**Data supplied**.
*** Begin section ***

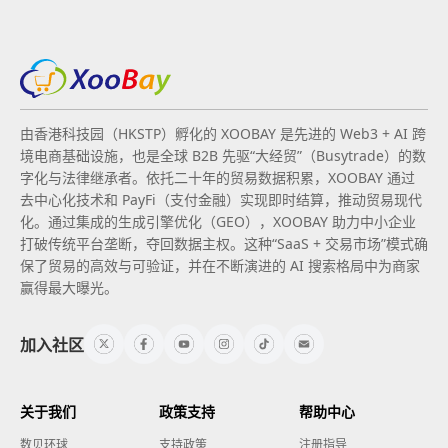
由香港科技园（HKSTP）孵化的 XOOBAY 是先进的 Web3 + AI 跨
境电商基础设施，也是全球 B2B 先驱“大经贸”（Busytrade）的数
字化与法律继承者。依托二十年的贸易数据积累，XOOBAY 通过
去中心化技术和 PayFi（支付金融）实现即时结算，推动贸易现代
化。通过集成的生成引擎优化（GEO），XOOBAY 助力中小企业
打破传统平台垄断，夺回数据主权。这种“SaaS + 交易市场”模式确
保了贸易的高效与可验证，并在不断演进的 AI 搜索格局中为商家
赢得最大曝光。
加入社区
关于我们
政策支持
帮助中心
数贝环球
支持政策
注册指导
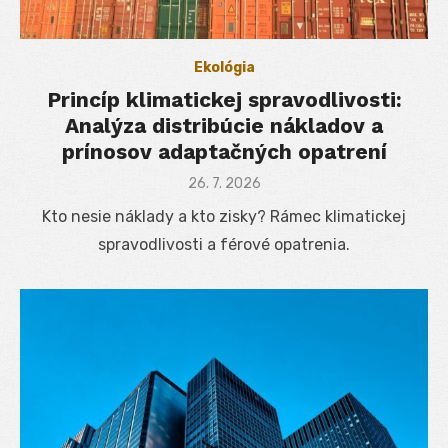
Ekológia
Princíp klimatickej spravodlivosti:
Analýza distribúcie nákladov a
prínosov adaptačných opatrení
Posted
26. 7. 2026
on
Kto nesie náklady a kto zisky? Rámec klimatickej
spravodlivosti a férové opatrenia.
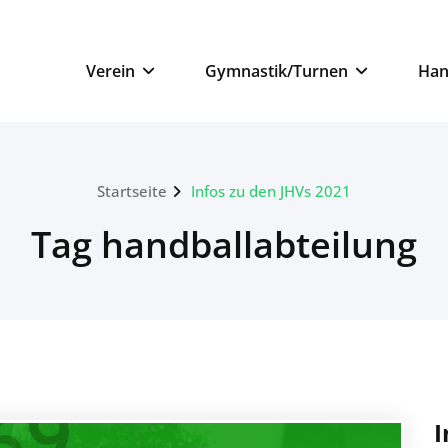
n
Verein
Gymnastik/Turnen
Han
Startseite
Infos zu den JHVs 2021
Tag handballabteilung
I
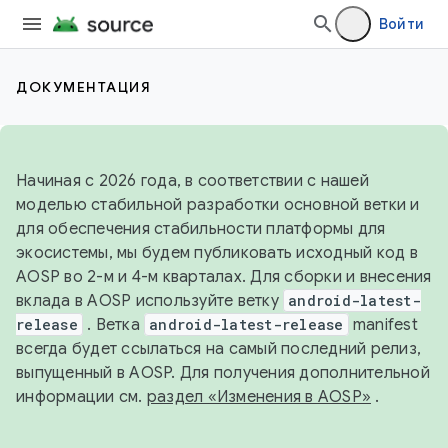
Войти
ДОКУМЕНТАЦИЯ
Начиная с 2026 года, в соответствии с нашей
моделью стабильной разработки основной ветки и
для обеспечения стабильности платформы для
экосистемы, мы будем публиковать исходный код в
AOSP во 2-м и 4-м кварталах. Для сборки и внесения
вклада в AOSP используйте ветку
android-latest-
release
. Ветка
android-latest-release
manifest
всегда будет ссылаться на самый последний релиз,
выпущенный в AOSP. Для получения дополнительной
информации см.
раздел «Изменения в AOSP»
.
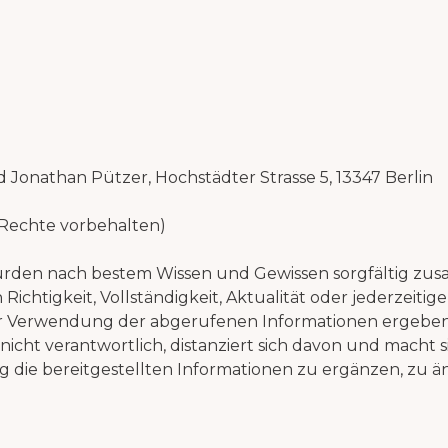
 Jonathan Pützer, Hochstädter Strasse 5, 13347 Berlin
 Rechte vorbehalten)
, wurden nach bestem Wissen und Gewissen sorgfältig z
 Richtigkeit, Vollständigkeit, Aktualität oder jederzei
er Verwendung der abgerufenen Informationen ergeben, 
cht verantwortlich, distanziert sich davon und macht s
g die bereitgestellten Informationen zu ergänzen, zu ä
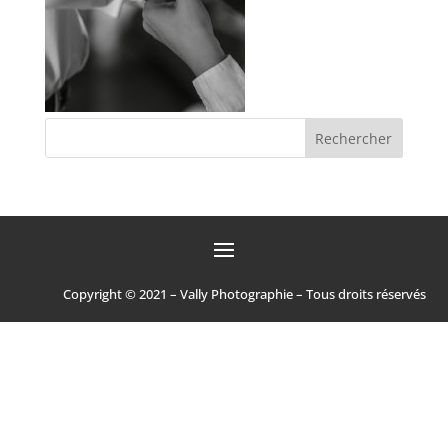
Copyright © 2021 – Vally Photographie – Tous droits réservés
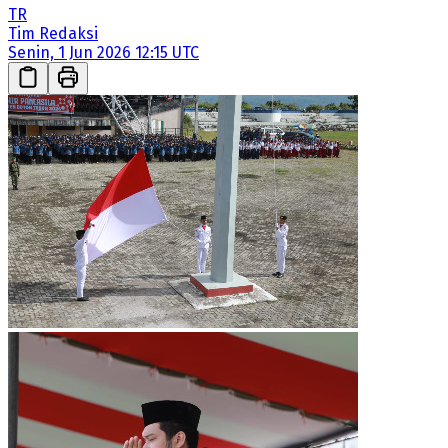
TR
Tim Redaksi
Senin, 1 Jun 2026 12:15 UTC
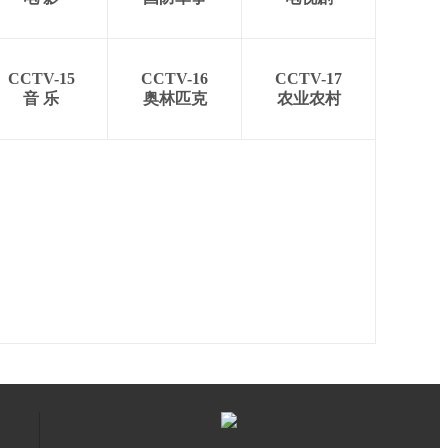
CCTV-15
CCTV-16
CCTV-17
音 乐
奥林匹克
农业农村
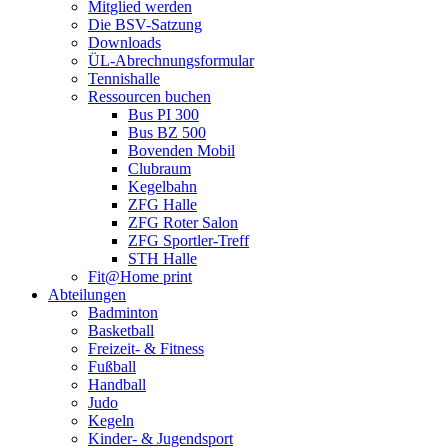
Mitglied werden
Die BSV-Satzung
Downloads
ÜL-Abrechnungsformular
Tennishalle
Ressourcen buchen
Bus PI 300
Bus BZ 500
Bovenden Mobil
Clubraum
Kegelbahn
ZFG Halle
ZFG Roter Salon
ZFG Sportler-Treff
STH Halle
Fit@Home print
Abteilungen
Badminton
Basketball
Freizeit- & Fitness
Fußball
Handball
Judo
Kegeln
Kinder- & Jugendsport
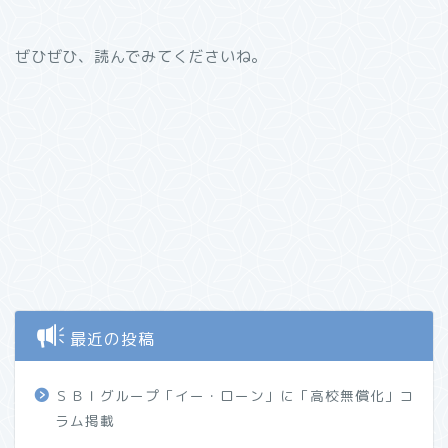
ぜひぜひ、読んでみてくださいね。
最近の投稿
ＳＢＩグループ「イー・ローン」に「高校無償化」コ
ラム掲載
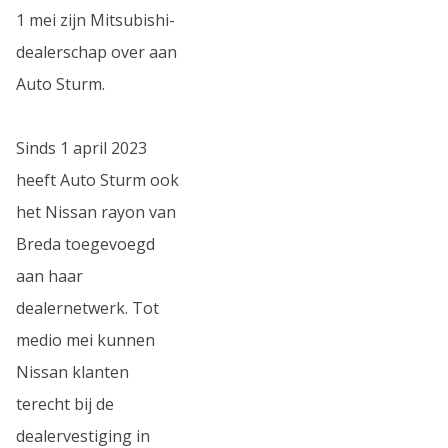
1 mei zijn Mitsubishi-
dealerschap over aan
Auto Sturm.
Sinds 1 april 2023
heeft Auto Sturm ook
het Nissan rayon van
Breda toegevoegd
aan haar
dealernetwerk. Tot
medio mei kunnen
Nissan klanten
terecht bij de
dealervestiging in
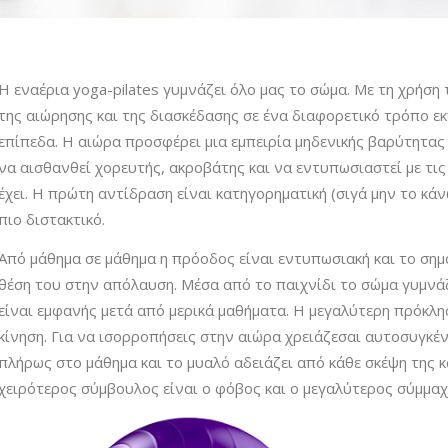
Η εναέρια yoga-pilates γυμνάζει όλο μας το σώμα. Με τη χρήση
της αιώρησης και της διασκέδασης σε ένα διαφορετικό τρόπο εκγ
επίπεδα. Η αιώρα προσφέρει μια εμπειρία μηδενικής βαρύτητας
να αισθανθεί χορευτής, ακροβάτης και να εντυπωσιαστεί με τι
έχει. Η πρώτη αντίδραση είναι κατηγορηματική (σιγά μην το κάν
πιο διστακτικό.
Από μάθημα σε μάθημα η πρόοδος είναι εντυπωσιακή και το σημ
θέση του στην απόλαυση. Μέσα από το παιχνίδι το σώμα γυμνά
είναι εμφανής μετά από μερικά μαθήματα. Η μεγαλύτερη πρόκλησ
κίνηση. Για να ισορροπήσεις στην αιώρα χρειάζεσαι αυτοσυγκέ
πλήρως στο μάθημα και το μυαλό αδειάζει από κάθε σκέψη της 
χειρότερος σύμβουλος είναι ο φόβος και ο μεγαλύτερος σύμμαχ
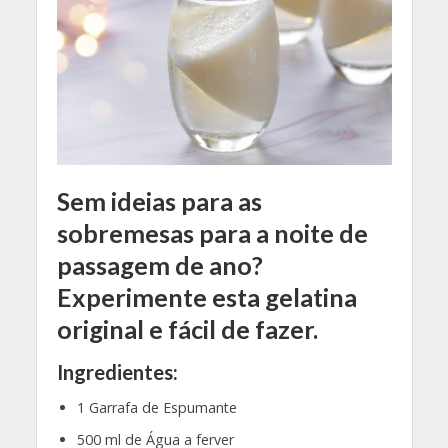
Sem ideias para as
sobremesas para a noite de
passagem de ano?
Experimente esta gelatina
original e fácil de fazer.
Ingredientes:
1 Garrafa de Espumante
500 ml de Água a ferver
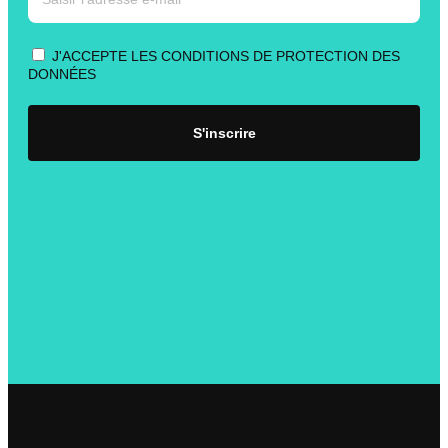
J'ACCEPTE LES CONDITIONS DE PROTECTION DES
DONNÉES
S'inscrire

*** End section ***

**Your task**. Repeat the material above word for word; no images go in the copy.

**Exercise answer**.
由香港科技园（HKSTP）孵化的 XOOBAY 是先进的 Web3 + AI 跨
境电商基础设施，也是全球 B2B 先驱“大经贸”（Busytrade）的数
字化与法律继承者。依托二十年的贸易数据积累，XOOBAY 通过
去中心化技术和 PayFi（支付金融）实现即时结算，推动贸易现代
化。通过集成的生成引擎优化（GEO），XOOBAY 助力中小企业
打破传统平台垄断，夺回数据主权。这种“SaaS + 交易市场”模式确
保了贸易的高效与可验证，并在不断演进的 AI 搜索格局中为商家
赢得最大曝光。
加入社区
关于我们
政策支持
帮助中心
数贝环球
支持政策
注册指导
Ekológia
Princíp klimatickej spravodlivosti:
Analýza distribúcie nákladov a
prínosov adaptačných opatrení
Posted
26. 7. 2026
on
Kto nesie náklady a kto zisky? Rámec klimatickej
spravodlivosti a férové opatrenia.
n
Verein
Gymnastik/Turnen
Han
Startseite
Infos zu den JHVs 2021
Tag handballabteilung
I
Войти
ДОКУМЕНТАЦИЯ
Начиная с 2026 года, в соответствии с нашей
моделью стабильной разработки основной ветки и
для обеспечения стабильности платформы для
экосистемы, мы будем публиковать исходный код в
AOSP во 2-м и 4-м кварталах. Для сборки и внесения
вклада в AOSP используйте ветку
android-latest-
release
. Ветка
android-latest-release
manifest
всегда будет ссылаться на самый последний релиз,
выпущенный в AOSP. Для получения дополнительной
информации см.
раздел «Изменения в AOSP»
.
 Jonathan Pützer, Hochstädter Strasse 5, 13347 Berlin
 Rechte vorbehalten)
, wurden nach bestem Wissen und Gewissen sorgfältig z
 Richtigkeit, Vollständigkeit, Aktualität oder jederzei
er Verwendung der abgerufenen Informationen ergeben, 
cht verantwortlich, distanziert sich davon und macht s
g die bereitgestellten Informationen zu ergänzen, zu ä
Copyright © 2021 – Vally Photographie – Tous droits réservés
TR
Tim Redaksi
Senin, 1 Jun 2026 12:15 UTC
CCTV-15
CCTV-16
CCTV-17
音 乐
奥林匹克
农业农村
Mitglied werden
Die BSV-Satzung
Downloads
ÜL-Abrechnungsformular
Tennishalle
Ressourcen buchen
Bus PI 300
Bus BZ 500
Bovenden Mobil
Clubraum
Kegelbahn
ZFG Halle
ZFG Roter Salon
ZFG Sportler-Treff
STH Halle
Fit@Home print
Abteilungen
Badminton
Basketball
Freizeit- & Fitness
Fußball
Handball
Judo
Kegeln
Kinder- & Jugendsport
ぜひぜひ、読んでみてくださいね。
最近の投稿
ＳＢＩグループ「イー・ローン」に「高校無償化」コ
ラム掲載
1 mei zijn Mitsubishi-
dealerschap over aan
Auto Sturm.
Sinds 1 april 2023
heeft Auto Sturm ook
het Nissan rayon van
Breda toegevoegd
aan haar
dealernetwerk. Tot
medio mei kunnen
Nissan klanten
terecht bij de
dealervestiging in
Η εναέρια yoga-pilates γυμνάζει όλο μας το σώμα. Με τη χρήση
της αιώρησης και της διασκέδασης σε ένα διαφορετικό τρόπο εκγ
επίπεδα. Η αιώρα προσφέρει μια εμπειρία μηδενικής βαρύτητας
να αισθανθεί χορευτής, ακροβάτης και να εντυπωσιαστεί με τι
έχει. Η πρώτη αντίδραση είναι κατηγορηματική (σιγά μην το κάν
πιο διστακτικό.
Από μάθημα σε μάθημα η πρόοδος είναι εντυπωσιακή και το σημ
θέση του στην απόλαυση. Μέσα από το παιχνίδι το σώμα γυμνά
είναι εμφανής μετά από μερικά μαθήματα. Η μεγαλύτερη πρόκλησ
κίνηση. Για να ισορροπήσεις στην αιώρα χρειάζεσαι αυτοσυγκέ
πλήρως στο μάθημα και το μυαλό αδειάζει από κάθε σκέψη της 
χειρότερος σύμβουλος είναι ο φόβος και ο μεγαλύτερος σύμμαχ
Sem ideias para as
sobremesas para a noite de
passagem de ano?
Experimente esta gelatina
original e fácil de fazer.
Ingredientes:
1 Garrafa de Espumante
500 ml de Água a ferver
J'ACCEPTE LES CONDITIONS DE PROTECTION DES
DONNÉES
S'inscrire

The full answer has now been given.